■ ФРАГМЕНТ ДОКУМЕНТА
Пережитое - Евгения Гутнова
Шрифт:
Интервал:
Закладка:
Мною и Эльбрусом вновь овладело ощущение неуверенности, шаткости и незащищенности. Быть может, эта новая волна преследований и проработок стимулировалась и тем, что примерно в это же время, после речи Черчилля в Фултоне, началась «холодная война», что над страной висела атомная угроза (у нас еще не было атомной бомбы). А быть может, начиналась «артиллерийская подготовка» к так называемому «ленинградскому делу» А.А.Кузнецова, П.С.Попкова, Н.А.Вознесенского и многих других, разразившемуся в 1949 году. Ведь удар был направлен против Ленинграда, косвенно против ленинградской парторганизации, которая всегда оставалась костью в горле у Сталина.
Так или иначе, а новый тур «охоты на ведьм» начался. Самое ужасное заключалось в необходимости прорабатывать эти дикие измышления, публично клеймить «виновных», выражать свою солидарность с постановлениями. Все это было тошнотворно и отвратительно. Единственным утешением оставалось то, что «виновных» не арестовали.

■ ПОСТАНОВКА ЗАДАЧИ
В каком году, согласно фрагменту, разразилось «ленинградское дело»? Записи никак не связаны с содержанием фрагмента.

■ ИСХОДНЫЕ ДАННЫЕ
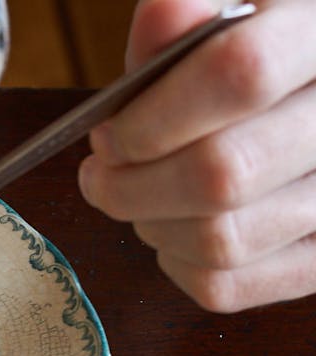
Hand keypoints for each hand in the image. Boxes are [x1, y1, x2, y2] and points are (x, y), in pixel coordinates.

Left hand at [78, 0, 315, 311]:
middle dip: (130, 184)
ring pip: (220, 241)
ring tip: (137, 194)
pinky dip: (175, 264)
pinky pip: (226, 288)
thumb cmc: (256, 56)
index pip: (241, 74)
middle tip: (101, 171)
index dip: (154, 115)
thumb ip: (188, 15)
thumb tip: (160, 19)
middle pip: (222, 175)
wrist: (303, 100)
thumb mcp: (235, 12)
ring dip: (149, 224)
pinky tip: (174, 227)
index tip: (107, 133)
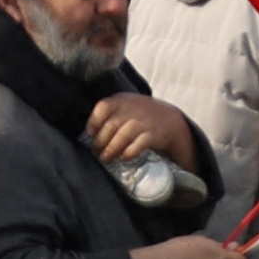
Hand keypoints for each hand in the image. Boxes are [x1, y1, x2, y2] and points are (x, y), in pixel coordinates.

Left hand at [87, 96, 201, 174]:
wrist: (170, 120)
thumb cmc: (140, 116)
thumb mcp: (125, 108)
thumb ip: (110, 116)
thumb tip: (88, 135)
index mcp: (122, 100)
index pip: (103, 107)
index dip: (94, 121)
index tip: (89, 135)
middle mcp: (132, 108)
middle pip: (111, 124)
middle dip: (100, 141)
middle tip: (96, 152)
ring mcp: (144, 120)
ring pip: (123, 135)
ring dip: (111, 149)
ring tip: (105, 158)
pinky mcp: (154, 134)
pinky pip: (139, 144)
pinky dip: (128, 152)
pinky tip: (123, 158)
--
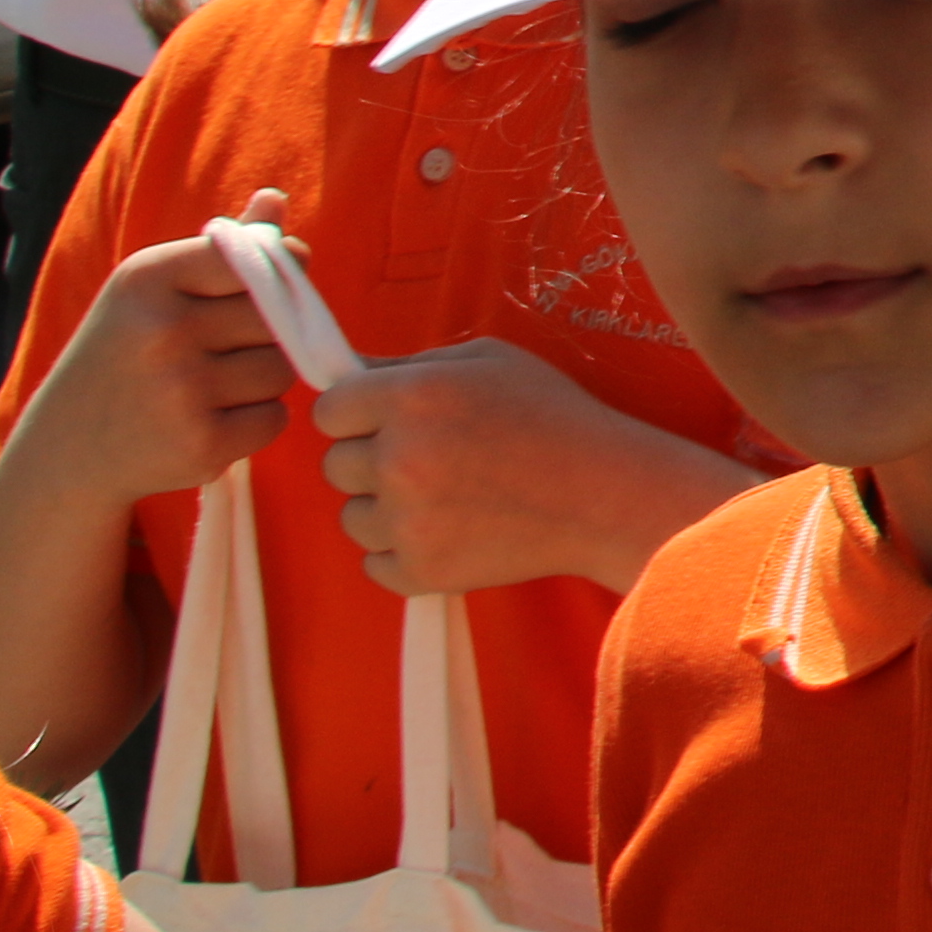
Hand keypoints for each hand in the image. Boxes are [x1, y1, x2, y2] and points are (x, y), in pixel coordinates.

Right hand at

■ ВЫПОЛНЕННОЕ ЗАДАНИЕ
В 1949 году.